= INFORMATION SHOWN =
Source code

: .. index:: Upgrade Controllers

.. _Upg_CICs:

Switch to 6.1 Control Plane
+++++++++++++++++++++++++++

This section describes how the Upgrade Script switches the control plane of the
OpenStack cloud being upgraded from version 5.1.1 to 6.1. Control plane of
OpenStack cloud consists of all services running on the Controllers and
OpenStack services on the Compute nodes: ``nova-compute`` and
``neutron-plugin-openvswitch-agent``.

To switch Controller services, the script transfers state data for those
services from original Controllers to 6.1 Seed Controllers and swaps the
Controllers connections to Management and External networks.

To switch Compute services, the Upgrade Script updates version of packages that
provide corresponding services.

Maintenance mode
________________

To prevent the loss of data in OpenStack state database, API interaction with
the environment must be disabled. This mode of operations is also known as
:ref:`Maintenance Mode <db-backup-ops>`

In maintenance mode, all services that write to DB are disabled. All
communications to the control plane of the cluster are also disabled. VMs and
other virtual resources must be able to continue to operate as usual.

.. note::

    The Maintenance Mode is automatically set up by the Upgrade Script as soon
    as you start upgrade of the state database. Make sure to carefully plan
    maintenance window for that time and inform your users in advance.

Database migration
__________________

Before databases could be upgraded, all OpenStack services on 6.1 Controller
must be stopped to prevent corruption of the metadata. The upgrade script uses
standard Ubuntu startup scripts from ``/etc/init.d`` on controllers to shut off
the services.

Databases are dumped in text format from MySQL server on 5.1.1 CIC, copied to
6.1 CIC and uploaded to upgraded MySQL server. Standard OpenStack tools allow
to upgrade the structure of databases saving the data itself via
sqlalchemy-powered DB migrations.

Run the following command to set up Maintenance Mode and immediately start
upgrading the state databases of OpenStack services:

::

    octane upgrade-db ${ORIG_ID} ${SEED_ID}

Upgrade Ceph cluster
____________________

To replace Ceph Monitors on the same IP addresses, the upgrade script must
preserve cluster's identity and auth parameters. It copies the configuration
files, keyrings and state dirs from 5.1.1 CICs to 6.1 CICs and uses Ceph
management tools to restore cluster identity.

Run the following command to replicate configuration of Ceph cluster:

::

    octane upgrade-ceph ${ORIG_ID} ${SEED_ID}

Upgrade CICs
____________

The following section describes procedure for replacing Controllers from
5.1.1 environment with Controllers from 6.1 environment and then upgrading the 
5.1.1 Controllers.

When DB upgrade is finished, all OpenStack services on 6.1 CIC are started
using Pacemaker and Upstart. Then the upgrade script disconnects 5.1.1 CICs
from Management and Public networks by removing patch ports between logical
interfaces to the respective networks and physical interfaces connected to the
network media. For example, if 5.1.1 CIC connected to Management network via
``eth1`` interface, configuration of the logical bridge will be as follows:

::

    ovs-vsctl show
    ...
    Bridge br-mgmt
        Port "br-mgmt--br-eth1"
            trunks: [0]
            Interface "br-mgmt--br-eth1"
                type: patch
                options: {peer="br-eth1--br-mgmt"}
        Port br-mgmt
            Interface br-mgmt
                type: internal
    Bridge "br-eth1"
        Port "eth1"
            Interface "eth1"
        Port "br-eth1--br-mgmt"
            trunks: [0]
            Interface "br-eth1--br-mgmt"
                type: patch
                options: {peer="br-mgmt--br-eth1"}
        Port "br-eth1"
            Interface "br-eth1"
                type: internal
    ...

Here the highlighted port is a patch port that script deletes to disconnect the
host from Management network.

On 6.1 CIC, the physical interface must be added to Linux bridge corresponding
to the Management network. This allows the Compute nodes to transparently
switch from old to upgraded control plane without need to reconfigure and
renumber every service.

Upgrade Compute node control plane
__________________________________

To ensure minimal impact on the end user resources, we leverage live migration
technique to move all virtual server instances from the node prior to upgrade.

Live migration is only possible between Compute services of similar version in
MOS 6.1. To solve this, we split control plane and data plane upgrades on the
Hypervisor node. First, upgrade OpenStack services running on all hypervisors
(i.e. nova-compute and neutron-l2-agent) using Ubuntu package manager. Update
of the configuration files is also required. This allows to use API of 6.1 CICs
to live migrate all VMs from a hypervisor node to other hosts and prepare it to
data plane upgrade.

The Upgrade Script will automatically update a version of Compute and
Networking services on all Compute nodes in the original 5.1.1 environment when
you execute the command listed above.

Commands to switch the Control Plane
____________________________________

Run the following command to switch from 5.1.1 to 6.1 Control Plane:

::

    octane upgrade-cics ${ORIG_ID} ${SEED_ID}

= TASK GOAL =
From the records above, give again exactly the lines running from the line with "To switch Controller" to the line with "The following section", inclusive.

= OUTPUT FOR THIS TASK =
To switch Controller services, the script transfers state data for those
services from original Controllers to 6.1 Seed Controllers and swaps the
Controllers connections to Management and External networks.

To switch Compute services, the Upgrade Script updates version of packages that
provide corresponding services.

Maintenance mode
________________

To prevent the loss of data in OpenStack state database, API interaction with
the environment must be disabled. This mode of operations is also known as
:ref:`Maintenance Mode <db-backup-ops>`

In maintenance mode, all services that write to DB are disabled. All
communications to the control plane of the cluster are also disabled. VMs and
other virtual resources must be able to continue to operate as usual.

.. note::

    The Maintenance Mode is automatically set up by the Upgrade Script as soon
    as you start upgrade of the state database. Make sure to carefully plan
    maintenance window for that time and inform your users in advance.

Database migration
__________________

Before databases could be upgraded, all OpenStack services on 6.1 Controller
must be stopped to prevent corruption of the metadata. The upgrade script uses
standard Ubuntu startup scripts from ``/etc/init.d`` on controllers to shut off
the services.

Databases are dumped in text format from MySQL server on 5.1.1 CIC, copied to
6.1 CIC and uploaded to upgraded MySQL server. Standard OpenStack tools allow
to upgrade the structure of databases saving the data itself via
sqlalchemy-powered DB migrations.

Run the following command to set up Maintenance Mode and immediately start
upgrading the state databases of OpenStack services:

::

    octane upgrade-db ${ORIG_ID} ${SEED_ID}

Upgrade Ceph cluster
____________________

To replace Ceph Monitors on the same IP addresses, the upgrade script must
preserve cluster's identity and auth parameters. It copies the configuration
files, keyrings and state dirs from 5.1.1 CICs to 6.1 CICs and uses Ceph
management tools to restore cluster identity.

Run the following command to replicate configuration of Ceph cluster:

::

    octane upgrade-ceph ${ORIG_ID} ${SEED_ID}

Upgrade CICs
____________

The following section describes procedure for replacing Controllers from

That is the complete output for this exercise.